#### [Exercise prompt]
Below are the entries to work from; restate word for word the portion that opens with the line containing "display, filters etc.)" and closes with the line containing "all links etc.).", keeping both.

#### [Listed records]
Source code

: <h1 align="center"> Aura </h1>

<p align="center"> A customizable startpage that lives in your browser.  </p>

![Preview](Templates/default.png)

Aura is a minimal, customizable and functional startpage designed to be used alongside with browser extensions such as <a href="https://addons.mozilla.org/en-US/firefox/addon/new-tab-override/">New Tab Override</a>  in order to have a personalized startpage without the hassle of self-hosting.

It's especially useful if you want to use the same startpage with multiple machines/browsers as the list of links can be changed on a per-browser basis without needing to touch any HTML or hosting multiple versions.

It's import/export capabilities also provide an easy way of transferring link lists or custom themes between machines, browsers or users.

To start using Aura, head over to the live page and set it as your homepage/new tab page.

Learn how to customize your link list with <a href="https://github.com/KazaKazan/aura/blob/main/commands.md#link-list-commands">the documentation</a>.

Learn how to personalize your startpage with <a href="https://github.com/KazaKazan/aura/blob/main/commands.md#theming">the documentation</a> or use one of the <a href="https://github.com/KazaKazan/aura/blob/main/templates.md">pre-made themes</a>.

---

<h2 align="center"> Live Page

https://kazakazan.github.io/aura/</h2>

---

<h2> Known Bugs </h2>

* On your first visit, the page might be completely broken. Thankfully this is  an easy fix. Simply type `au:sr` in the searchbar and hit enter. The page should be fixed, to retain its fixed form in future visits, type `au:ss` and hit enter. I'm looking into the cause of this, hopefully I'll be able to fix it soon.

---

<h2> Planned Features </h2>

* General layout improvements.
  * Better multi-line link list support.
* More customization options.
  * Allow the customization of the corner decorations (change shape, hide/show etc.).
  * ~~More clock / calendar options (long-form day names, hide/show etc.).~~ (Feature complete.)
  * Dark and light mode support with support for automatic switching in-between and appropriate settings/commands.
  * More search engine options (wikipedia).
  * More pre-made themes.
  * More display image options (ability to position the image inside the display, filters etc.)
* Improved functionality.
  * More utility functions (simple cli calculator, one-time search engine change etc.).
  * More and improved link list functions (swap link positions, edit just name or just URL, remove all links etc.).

---

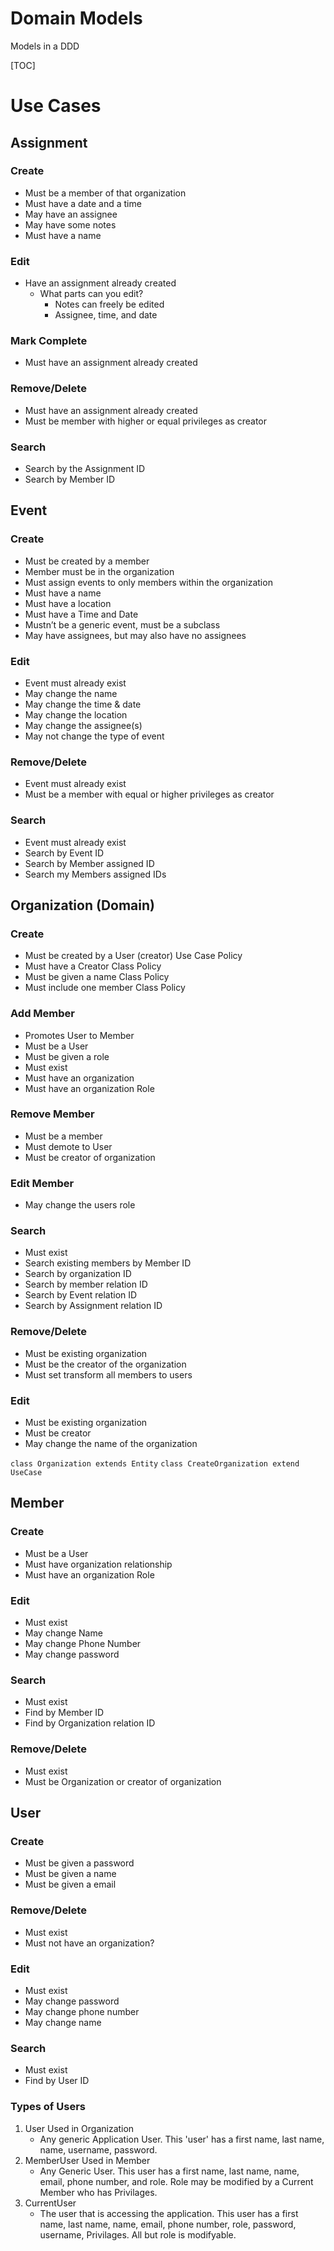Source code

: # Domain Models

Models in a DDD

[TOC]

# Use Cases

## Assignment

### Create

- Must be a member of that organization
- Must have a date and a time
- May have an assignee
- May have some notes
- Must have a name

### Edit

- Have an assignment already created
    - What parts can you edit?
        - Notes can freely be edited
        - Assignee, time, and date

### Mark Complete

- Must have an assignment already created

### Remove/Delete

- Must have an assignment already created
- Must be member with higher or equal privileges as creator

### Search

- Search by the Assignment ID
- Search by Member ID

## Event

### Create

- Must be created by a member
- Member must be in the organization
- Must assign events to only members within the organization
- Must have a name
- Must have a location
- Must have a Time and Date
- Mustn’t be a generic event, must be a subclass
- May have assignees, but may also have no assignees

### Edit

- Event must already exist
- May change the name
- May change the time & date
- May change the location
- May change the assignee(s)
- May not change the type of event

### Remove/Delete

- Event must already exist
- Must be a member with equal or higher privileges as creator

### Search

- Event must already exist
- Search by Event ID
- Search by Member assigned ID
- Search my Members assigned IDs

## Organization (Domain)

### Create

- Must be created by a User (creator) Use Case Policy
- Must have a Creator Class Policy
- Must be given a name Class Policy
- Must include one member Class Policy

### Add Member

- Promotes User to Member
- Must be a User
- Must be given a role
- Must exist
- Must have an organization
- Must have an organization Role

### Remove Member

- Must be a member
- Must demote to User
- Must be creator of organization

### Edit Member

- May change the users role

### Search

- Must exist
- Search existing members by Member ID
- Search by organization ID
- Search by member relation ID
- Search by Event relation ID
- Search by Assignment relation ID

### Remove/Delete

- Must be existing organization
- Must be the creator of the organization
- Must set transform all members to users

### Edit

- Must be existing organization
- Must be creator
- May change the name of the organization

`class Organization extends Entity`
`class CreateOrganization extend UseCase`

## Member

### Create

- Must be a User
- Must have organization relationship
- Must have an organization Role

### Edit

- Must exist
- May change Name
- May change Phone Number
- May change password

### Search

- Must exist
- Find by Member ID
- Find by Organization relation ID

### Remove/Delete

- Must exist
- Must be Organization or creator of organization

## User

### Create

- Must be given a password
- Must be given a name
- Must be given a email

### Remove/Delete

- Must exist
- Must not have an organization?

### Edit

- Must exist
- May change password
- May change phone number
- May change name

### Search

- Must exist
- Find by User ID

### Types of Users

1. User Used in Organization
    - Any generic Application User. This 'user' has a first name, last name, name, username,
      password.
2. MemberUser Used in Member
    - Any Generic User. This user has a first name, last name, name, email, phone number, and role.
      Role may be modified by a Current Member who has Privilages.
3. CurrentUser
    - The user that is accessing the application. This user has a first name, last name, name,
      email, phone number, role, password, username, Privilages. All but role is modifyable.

#### [Exercise answer]
  * More display image options (ability to position the image inside the display, filters etc.)
* Improved functionality.
  * More utility functions (simple cli calculator, one-time search engine change etc.).
  * More and improved link list functions (swap link positions, edit just name or just URL, remove all links etc.).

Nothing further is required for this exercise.